Todos los proyectos mineros tienen super renta, todos tienen su día de sol que pueden ser en el año cinco, seis o doce. Ninguna empresa hace un proyecto, hace un emprendimiento minero y pierde miles de millones de dólares para no tener su renta minera importante, esto es el negocio, es así. Por eso, todo el mundo invierte en minería porque se sabe que el que apuesta mucho, cuando encuentra, gana mucho. Si queremos en Argentina convertirnos en empresarios mineros tenemos que tener una actitud empresaria y aprender a conocer este detalle.

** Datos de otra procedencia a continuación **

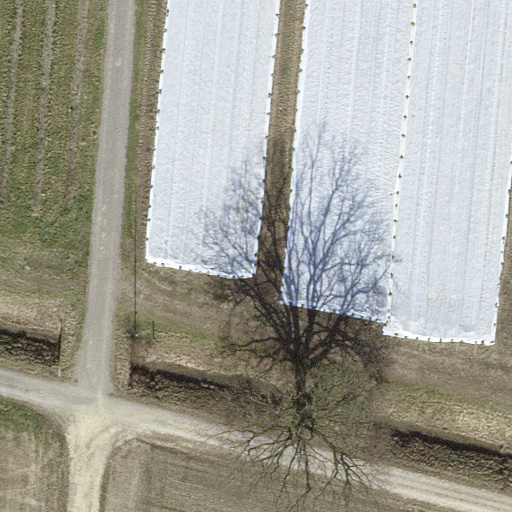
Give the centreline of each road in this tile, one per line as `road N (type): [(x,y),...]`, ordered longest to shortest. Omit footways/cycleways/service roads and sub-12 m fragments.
road 1 (track): [(0,385),(511,511)]
road 2 (track): [(86,511),(125,0)]
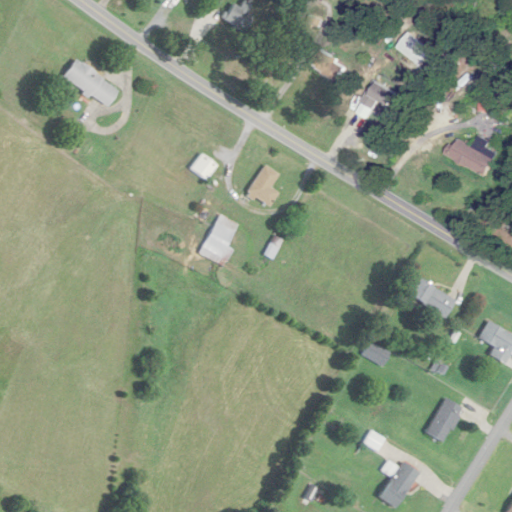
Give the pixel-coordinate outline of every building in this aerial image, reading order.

Lo vivo explicando porque hay muchos sectores de la economía argentina que se interesan en participar en minería y hay que detallarles qué significa la renta minera y los tiempos que hay que esperar y que ésa sea la super renta que todo gran proyecto minero puede ofrecer como alternativa.
¿Pero el tiempo puede ser cruel, más en la Argentina con tiempos cíclicos tan cortos?
Nadie invierte en minería si no hay una extrema renta minera a futuro, si esa renta minera para un proyecto se da, es muy posible y es una buena evidencia y es aprovechable para ese país publicitar que la renta minera es positiva durante la vida para atraerse inversiones. Siempre y cuando sea ese país, un país minero con iniciativa de la inversión de recursos genuinos y naturales.
¿Qué pasa cuando hay una fuerte participación política en torno a la actividad?
Cuando un país se torna en un país dividido como Argentina, hay autonomías provinciales que en base al federalismo atacan, tergiversan y hablan siempre mal de la minería. Ese país no es coherente para ofrecer mayores posibilidades de inversión.
Desde la Ley de inversiones mineras hacia adelante no hubo un achatamiento en la atractividad de Argentina.
Creo que no, si hubo crisis internacionales como la del efecto Tequila y la crisis de 2008 que le han pegado muy fuerte al mundo. En cada década hay dos o tres efectos en el mundo que causan problemas. Lo bueno de este proceso es que si uno lo ve desde 2002 al presente, estamos en una curva creciente del valor de todos los metales. Hoy hay una pequeña depresión de valores pero que no durará a mi entender.
¿Pero las críticas siguen?
Si en Argentina tenemos esta doble dicotomía que por un lado hay Estados provinciales que dicen: ‘No me interesa la miseria porque tiene un alto nivel contaminante’. Esto es mentira, una tontería sin datos técnicos que ganan la calle y se convierten en la muletilla del pueblo.
¿Es más fácil ser anti que pro minero?
Para todo profesional es más fácil decir que no, que decir que sí. Esto se potencia cuando hay miedos y figuraciones como las mediáticas que generan temor.
¿Qué pasa cuando la política se mezcla con lo económico?
Tenemos problemas como los del campo, la minería, el vino. Lamentablemente los foros económicos siempre terminan siendo foros políticos y para todo el mundo está bien. Y no está bien. Cuando tenemos que hablar de un tema económico lo primero que tienen que hacer es no hablar los políticos, sino los técnicos y los que saben.